Texto de lectura:
▶

Pero yo sí hice de verdugo, en la plaza de Colmenar Viejo; a los demás no les avisamos.

—También trabajaste en Un perro andaluz.

 

—Pero mi debut fue nada menos que con Raquel Meller, en la Carmen que hizo Feyder, en mil novecientos veintitrés. Nombraron a Peinado asesor técnico o algo por el estilo, llegó desalado a La Rotonde y nos llevó a todo el grupo. Lo que no recuerdo es si era en un set o en el circo Medrano.

 

—Nuevas amistades, infinidad de conocimientos por aquella época, ¿no?

 

—Conocí a Dámaso un poco más tarde. Acababa de traducir El artista adolescente, de Joyce, que le publicó la Biblioteca, y estaba muerto de miedo.

 

—¿Por qué?

 

—Por si se enteraba su madre. Le tenía un miedo atroz: «Si se entera, me mata».

◀

Datos proporcionados:
▶

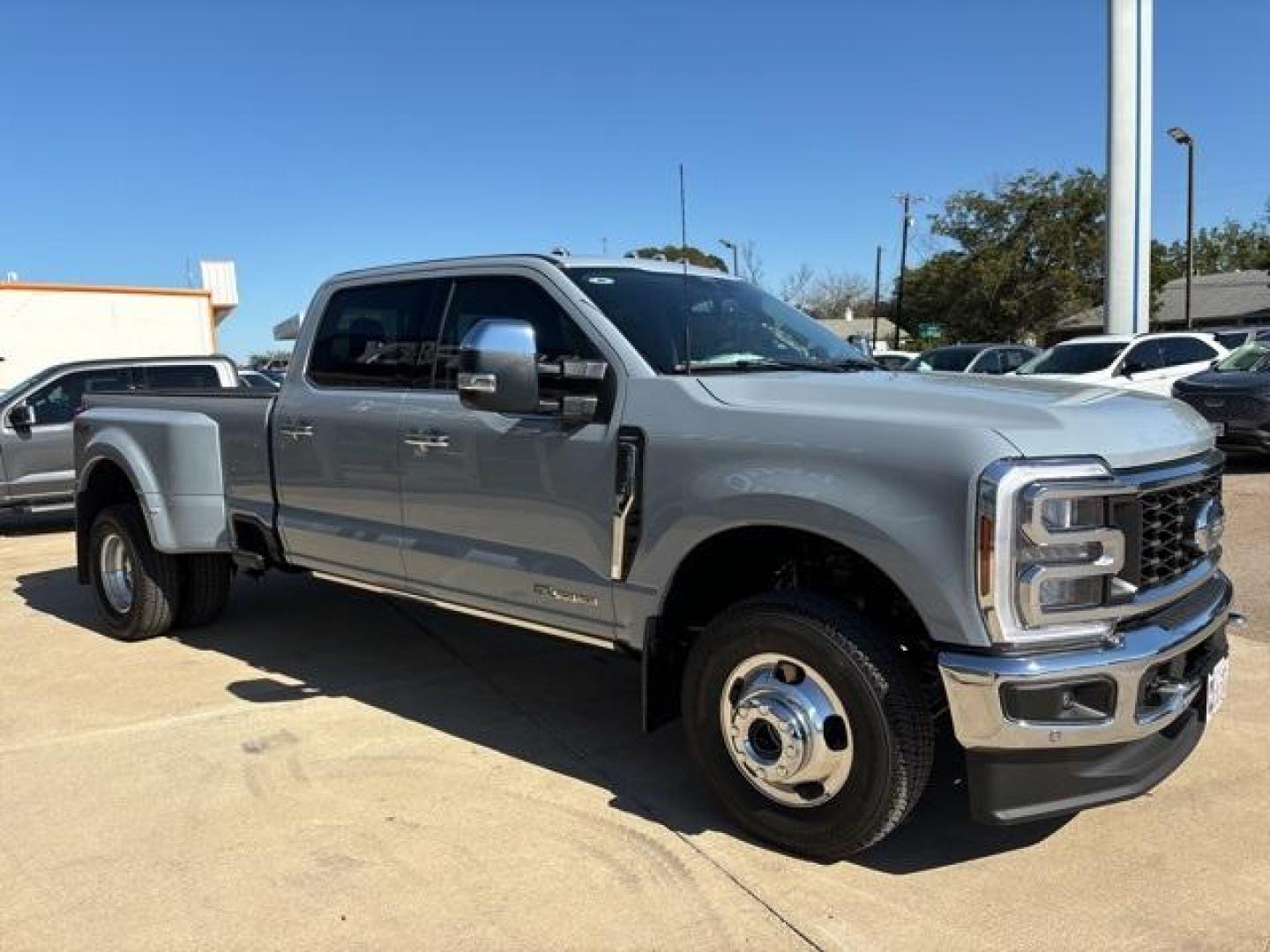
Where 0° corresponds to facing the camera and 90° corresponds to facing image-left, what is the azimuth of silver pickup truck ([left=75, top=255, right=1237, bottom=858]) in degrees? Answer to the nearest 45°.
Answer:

◀

Qué hacer:
1: Según el texto de lectura, ¿en qué año se hizo la Carmen de Feyder con la que debutó quien habla?
2: Reescribe el fragmento del texto de lectura que empieza en "Pero yo sí hice" y acaba en "el circo Medrano.", sustituyendo "asesor técnico" por "consejero técnico".

Resultados por tarea:
1: En mil novecientos veintitrés.

2:
Pero yo sí hice de verdugo, en la plaza de Colmenar Viejo; a los demás no les avisamos.

—También trabajaste en Un perro andaluz.

 

—Pero mi debut fue nada menos que con Raquel Meller, en la Carmen que hizo Feyder, en mil novecientos veintitrés. Nombraron a Peinado consejero técnico o algo por el estilo, llegó desalado a La Rotonde y nos llevó a todo el grupo. Lo que no recuerdo es si era en un set o en el circo Medrano.